I was feeble and weak and nothing like Cassia, but I longed to be, if only so I could be the breaker of my own chains.

“As you are becoming well, perhaps some air away from the manor would lift your spirits,” he said, taking the glass from me. He leaned in, planting his lips to mine, and in my shock at his words I pulled out of the kiss. He smiled at my look—the kind that eased the hard lines of his face and gave off a soft handsomeness. “The send-off in a few days, I think you will enjoy the spectacle they plan to make of it.”

Why would he offer this now?

Never had I hoped more for Hektor’s tight protection to hold firm. He’d refused for me to attend Cassia’s send-off weeks ago; now I rose with anxiety knowing I needed him to be otherwise occupied that day so I could slip away. Long enough to gain a lead and hope he wouldn’t suspect my relationship with the reigning lord’s eldest daughter.

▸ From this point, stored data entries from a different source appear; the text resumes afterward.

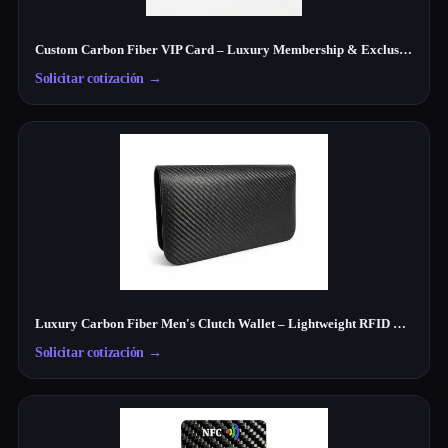
Custom Carbon Fiber VIP Card – Luxury Membership & Exclusive Club Card
Solicitar cotización
→
Luxury Carbon Fiber Men's Clutch Wallet – Lightweight RFID Travel Organizer
Solicitar cotización
→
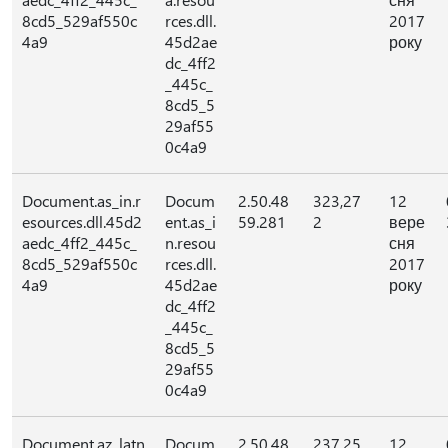
8cd5_529af550c
rces.dll.
2017
4a9
45d2ae
року
dc_4ff2
_445c_
8cd5_5
29af55
0c4a9
Document.as_in.r
Docum
2.50.48
323,27
12
esources.dll.45d2
ent.as_i
59.281
2
вере
aedc_4ff2_445c_
n.resou
сня
8cd5_529af550c
rces.dll.
2017
4a9
45d2ae
року
dc_4ff2
_445c_
8cd5_5
29af55
0c4a9
Document.az_latn
Docum
2.50.48
237,25
12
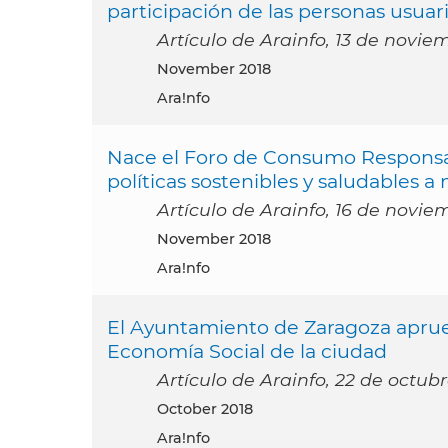
participación de las personas usuar
Artículo de Arainfo, 13 de novie
November 2018
Ara!nfo
Nace el Foro de Consumo Responsab
políticas sostenibles y saludables a n
Artículo de Arainfo, 16 de novie
November 2018
Ara!nfo
El Ayuntamiento de Zaragoza aprueb
Economía Social de la ciudad
Artículo de Arainfo, 22 de octub
October 2018
Ara!nfo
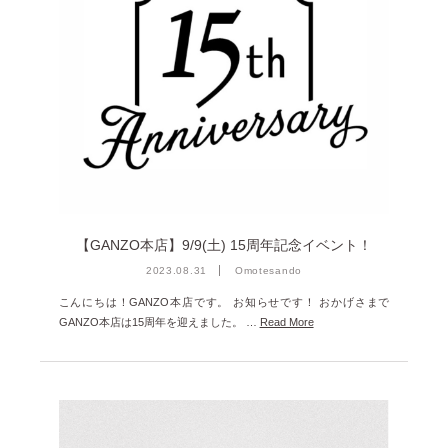
雑誌掲載
2026年3月 [5]
イベント
2026年1月 [2]
2025年12月 [2]
2025年11月 [6]
2025年10月 [8]
2025年9月 [8]
2025年8月 [5]
【GANZO本店】9/9(土) 15周年記念イベント！
2025年7月 [3]
2023.08.31
Omotesando
2025年6月 [3]
こんにちは！GANZO本店です。 お知らせです！ おかげさまで
GANZO本店は15周年を迎えました。 …
Read More
2025年5月 [3]
2025年4月 [7]
2025年3月 [1]
2025年2月 [5]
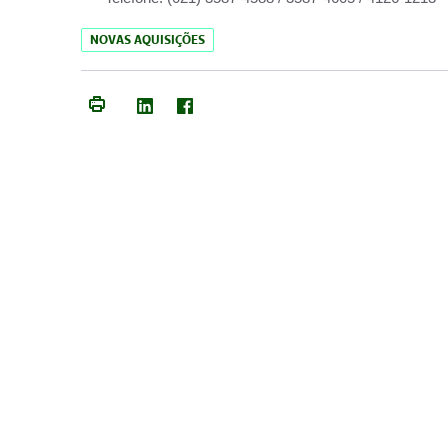
NOVAS AQUISIÇÕES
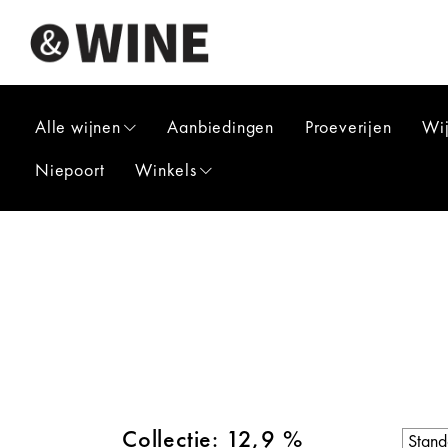
Alle wijnen
Aanbiedingen
Proeverijen
Wi
Niepoort
Winkels
Collectie: 12,9 %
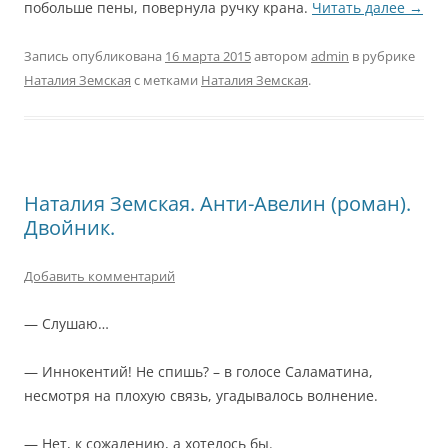
побольше пены, повернула ручку крана.
Читать далее
→
Запись опубликована
16 марта 2015
автором
admin
в рубрике
Наталия Земская
с метками
Наталия Земская
.
Наталия Земская. Анти-Авелин (роман).
Двойник.
Добавить комментарий
— Слушаю…
— Иннокентий! Не спишь? – в голосе Саламатина,
несмотря на плохую связь, угадывалось волнение.
— Нет, к сожалению, а хотелось бы.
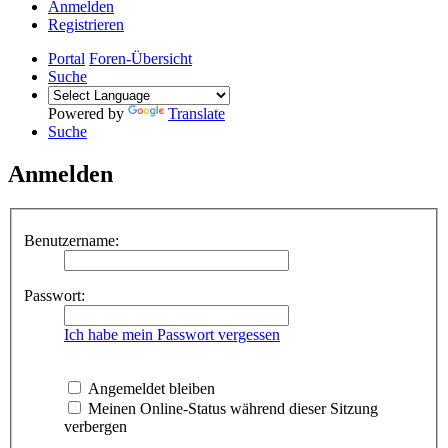
Anmelden
Registrieren
Portal
Foren-Übersicht
Suche
Powered by
Translate
Suche
Anmelden
Benutzername:
Passwort:
Ich habe mein Passwort vergessen
Angemeldet bleiben
Meinen Online-Status während dieser Sitzung
verbergen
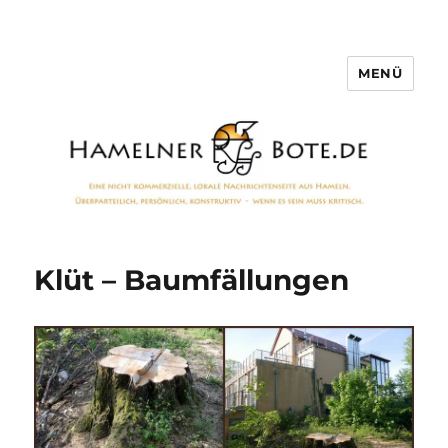
MENÜ
Hamelner Bote
Klüt – Baumfällungen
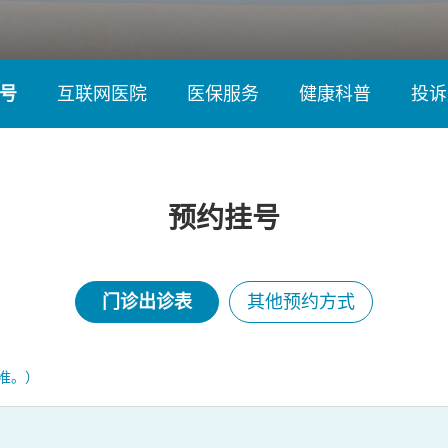
号
互联网医院
医保服务
健康科普
投诉
预约挂号
门诊出诊表
其他预约方式
准。）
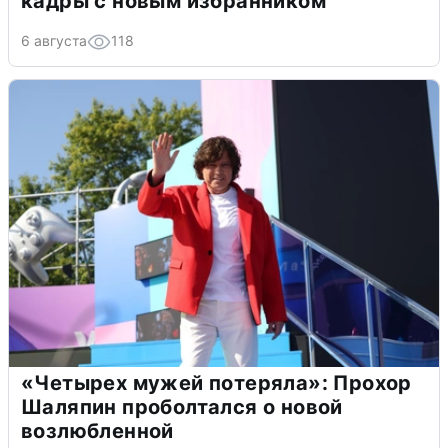
кадры с новым избранником
6 августа
118
«Четырех мужей потеряла»: Прохор
Шаляпин проболтался о новой
возлюбленной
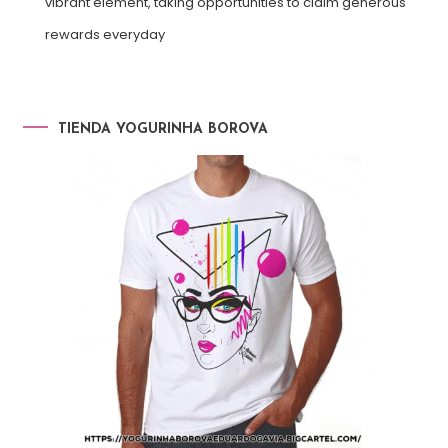
vibrant element, taking opportunities to claim generous
rewards everyday
TIENDA YOGURINHA BOROVA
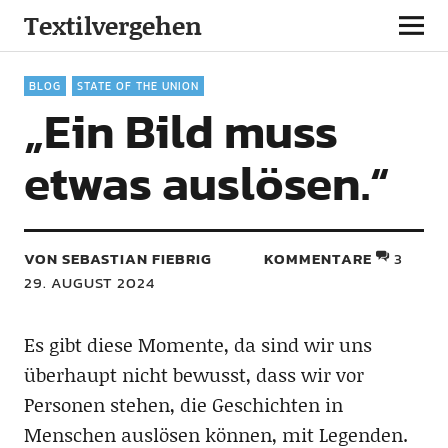
Textilvergehen
BLOG
STATE OF THE UNION
„Ein Bild muss
etwas auslösen.“
VON SEBASTIAN FIEBRIG
KOMMENTARE
3
29. AUGUST 2024
Es gibt diese Momente, da sind wir uns
überhaupt nicht bewusst, dass wir vor
Personen stehen, die Geschichten in
Menschen auslösen können, mit Legenden.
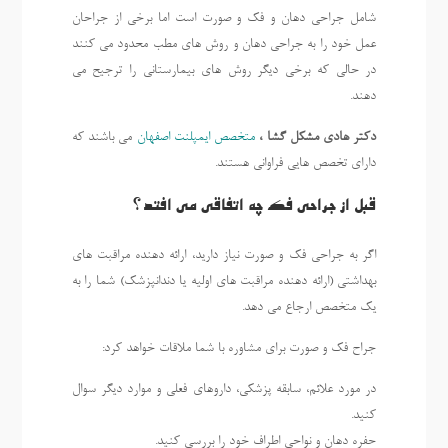
شامل جراحی دهان و فک و صورت است اما برخی از جراحان
عمل خود را به جراحی دهان و روش های مطب محدود می کنند
در حالی که برخی دیگر روش های بیمارستانی را ترجیح می
دهند.
دکتر هادی مشکل گشا ،
متخصص ایمپلنت اصفهان
می باشند که
دارای تخصص هایی فراوانی هستند.
قبل از جراحی فک چه اتفاقی می افتد؟
اگر به جراحی فک و صورت نیاز دارید، ارائه دهنده مراقبت های
بهداشتی (ارائه دهنده مراقبت های اولیه یا دندانپزشک) شما را به
یک متخصص ارجاع می دهد.
جراح فک و صورت برای مشاوره با شما ملاقات خواهد کرد:
در مورد علائم، سابقه پزشکی، داروهای فعلی و موارد دیگر سوال
کنید.
حفره دهان و نواحی اطراف خود را بررسی کنید.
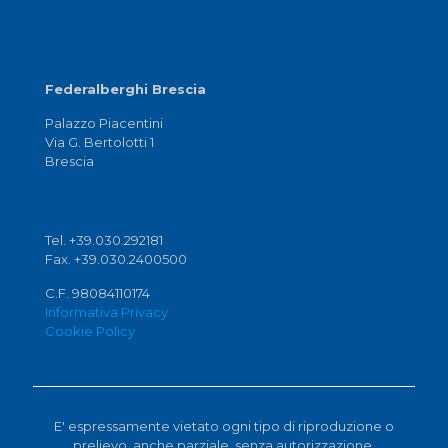
Federalberghi Brescia
Palazzo Piacentini
Via G. Bertolotti 1
Brescia
Tel. +39.030.292181
Fax. +39.030.2400500
C.F. 98084110174
Informativa Privacy
Cookie Policy
E' espressamente vietato ogni tipo di riproduzione o
prelievo, anche parziale, senza autorizzazione.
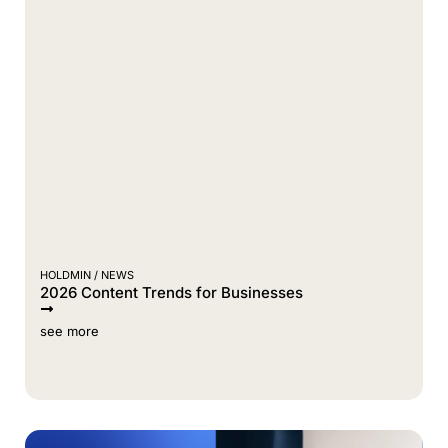
HOLDMIN /
NEWS
2026 Content Trends for Businesses
see more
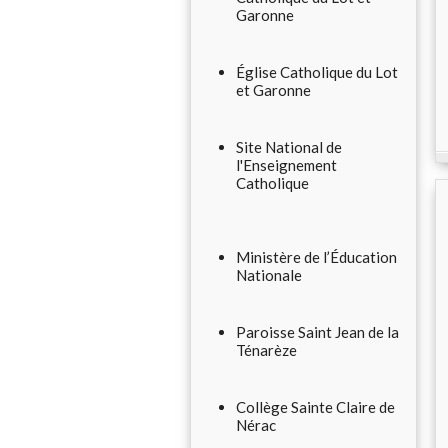
Garonne
Église Catholique du Lot
et Garonne
Site National de
l'Enseignement
Catholique
Ministère de l’Éducation
Nationale
Paroisse Saint Jean de la
Ténarèze
Collège Sainte Claire de
Nérac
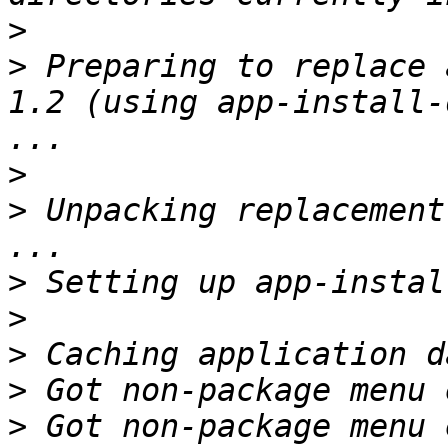
>
>
 Preparing to replace 
1.2 (using app-install-
>
>
 Unpacking replacement
>
>
>
>
>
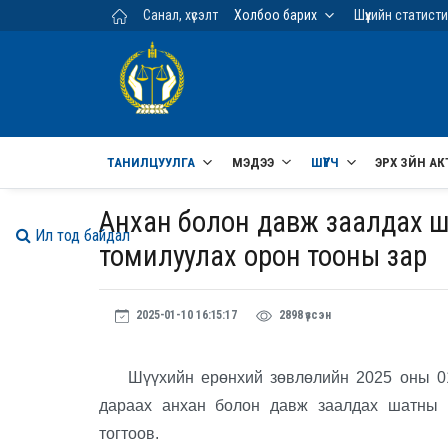
Үндсэн агуулга руу шилжих
Санал, хүсэлт
Холбоо барих
Шүүхийн статист
ТАНИЛЦУУЛГА
МЭДЭЭ
ШҮҮГЧ
ЭРХ ЗҮЙН АК
Анхан болон давж заалдах шат
Ил тод байдал
томилуулах орон тооны зар
2025-01-10 16:15:17
2898 үзсэн
Шүүхийн ерөнхий зөвлөлийн 2025 оны 01 д
дараах анхан болон давж заалдах шатны 
тогтоов.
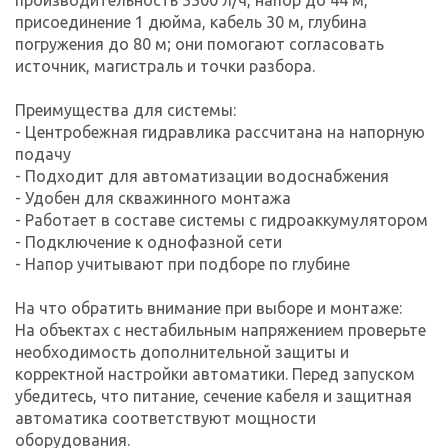
присоединение 1 дюйма, кабель 30 м, глубина
погружения до 80 м; они помогают согласовать
источник, магистраль и точки разбора.
Преимущества для системы:
- Центробежная гидравлика рассчитана на напорную
подачу
- Подходит для автоматизации водоснабжения
- Удобен для скважинного монтажа
- Работает в составе системы с гидроаккумулятором
- Подключение к однофазной сети
- Напор учитывают при подборе по глубине
На что обратить внимание при выборе и монтаже:
На объектах с нестабильным напряжением проверьте
необходимость дополнительной защиты и
корректной настройки автоматики. Перед запуском
убедитесь, что питание, сечение кабеля и защитная
автоматика соответствуют мощности
оборудования.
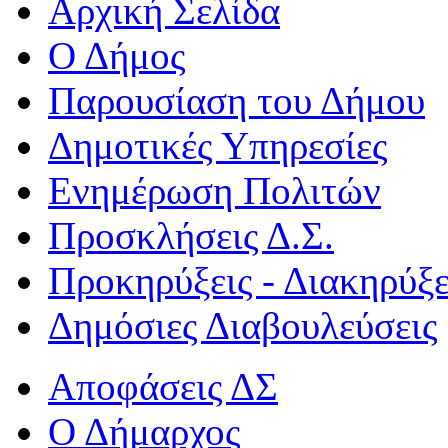
Αρχική Σελίδα
Ο Δήμος
Παρουσίαση του Δήμου
Δημοτικές Υπηρεσίες
Ενημέρωση Πολιτών
Προσκλήσεις Δ.Σ.
Προκηρύξεις - Διακηρύξε
Δημόσιες Διαβουλεύσεις
Αποφάσεις ΔΣ
Ο Δήμαρχος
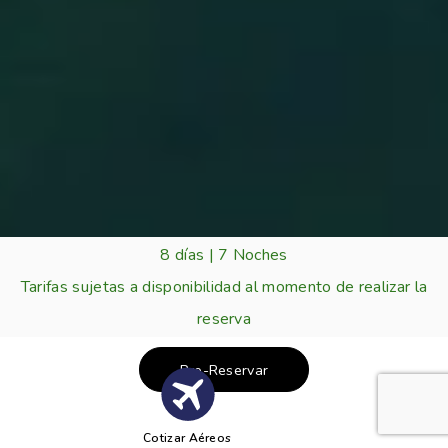
8 días | 7 Noches
Tarifas sujetas a disponibilidad al momento de realizar la
reserva
Pre-Reservar
Cotizar Aéreos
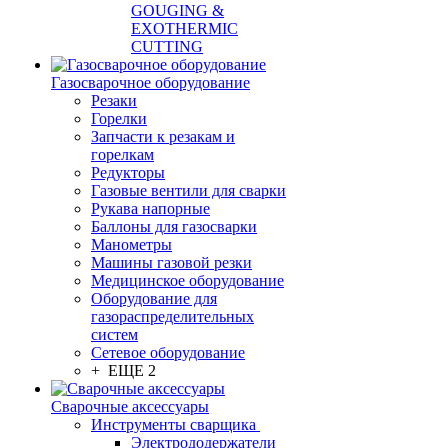
GOUGING &
EXOTHERMIC
CUTTING
Газосварочное оборудование
Резаки
Горелки
Запчасти к резакам и
горелкам
Редукторы
Газовые вентили для сварки
Рукава напорные
Баллоны для газосварки
Манометры
Машины газовой резки
Медицинское оборудование
Оборудование для
газораспределительных
систем
Сетевое оборудование
+ ЕЩЕ 2
Сварочные аксессуары
Инструменты сварщика
Электрододержатели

“I would love that,” I said quickly.

“Good. There is nothing more valuable to me than your happiness.”

I believed him. Only, Hektor’s view of my happiness was an illusion of his own making. He thought this protection he offered, the wears and the jewelry, his affection…that it was enough. Life would be easier if I could convince myself it was, but no matter what he showered me with, I couldn’t fill the void inside of me that yearned for something coin couldn’t buyOr perhaps a fantasy that didn’t exist at all.

Hektor stood. “I have some things to see to, but I will be back tonight. You should rest to be as well as you can for it.”

I nodded, grateful for the alone time when I had to figure out how the hell I was going to orchestrate an escape plan in mere days.

When he left, I sank back down as the sun kept rising. I couldn’t sleep. I couldn’t do anything but reel at the thought of what was to come.